**Selected extract**
Traditional finance has focused on the ideal scenario of thoroughly rational investors in efficient markets. According to this standard paradigm in finance, individuals rationally search for information and know all available actions that serve their preferences. The latter are stable over time and robust to the occurrence of unanticipated events. As a result, rational investors searching for superior returns detect and eliminate any predictability in the asset prices—the market is efficient. According to traditional finance, the market remains efficient even if some investors behave irrationally. Indeed, rational investors will detect any mispricing generated by irrational investors and exploit it with the use of arbitrage strategies, which are assumed to be unlimited.1 Consequently, any mispricing will very quickly be corrected, irrational investors will be driven out of the market, and the market will again quickly become efficient. A statistical consequence of prices being unpredictable is that returns are (log)‐normally distributed—which is the content of the central limit theorem—a cornerstone of statistics. Consequently, optimal decisions can be taken based on the two parameters of a normal distribution: the mean and the variance. Thus, the mean‐variance optimization and the efficient markets hypothesis are logical consequences of the rationality assumption.

In practice, however, we observe that even professional investors behave irrationally. Moreover, there is empirical evidence that the use of arbitrage strategies to exploit observed mispricing is limited (e.g., implementing an arbitrage strategy could be expensive and typically not at zero risk). The consequence of irrational investors and limited arbitrage is inefficient markets. As we will discuss in detail, investors are not always able to make rational decisions so that market prices show anomalies. For example, investors tend to adopt the behavior of other investors, and this herding behavior causes short‐term predictability that leads ultimately to market crashes. Consequently, asset returns are no longer normally distributed. For example, they have fat tails (i.e., too many very bad returns)—which Taleb (2007) called black swans. Moreover, in inefficient markets, the mean‐variance optimization is no longer rational. Thus, ignoring the insights from behavioral finance can be costly for investors adhering to traditional finance.

**Supplied data**
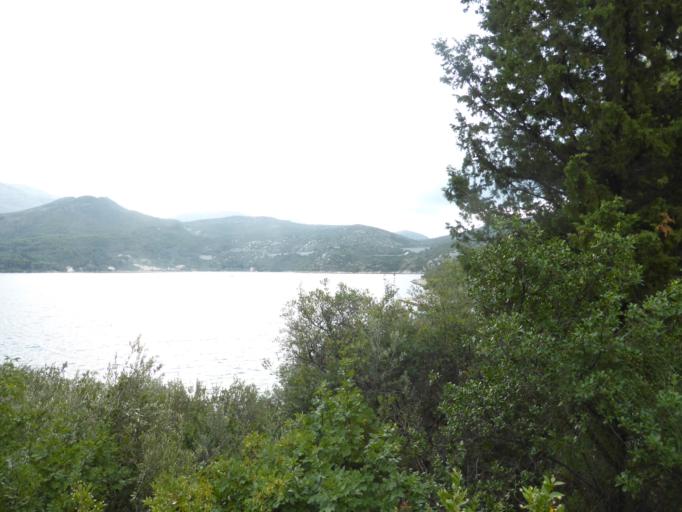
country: HR
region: Dubrovacko-Neretvanska
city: Podgora
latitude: 42.7790
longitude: 17.8692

**Given instruction A**
Rewrite the paragraph of the finance passage that begins "In practice, however" as a short bulleted list that keeps its main facts.
**Given instruction B**
Answer these questions from the finance passage:
(i) In traditional finance, what do rational investors use to exploit mispricing caused by irrational investors?
(ii) On which two parameters of a normal distribution can optimal decisions be based?
(iii) What name did Taleb (2007) give to fat tails?
The entries play no part in this work.

**Written response A**
- Even professional investors behave irrationally.
- Empirical evidence shows that arbitrage to exploit mispricing is limited, since it can be expensive and is typically not risk-free.
- Irrational investors and limited arbitrage lead to inefficient markets, with price anomalies.
- Herding, where investors copy one another, causes short-term predictability and ultimately market crashes.
- Asset returns are then not normally distributed. They have fat tails, meaning too many very bad returns, which Taleb (2007) called black swans.
- In inefficient markets, mean-variance optimization is no longer rational.
- Ignoring behavioral finance can be costly for investors who follow traditional finance.

**Written response B**
(i) Arbitrage strategies, which are assumed to be unlimited.
(ii) The mean and the variance.
(iii) Black swans.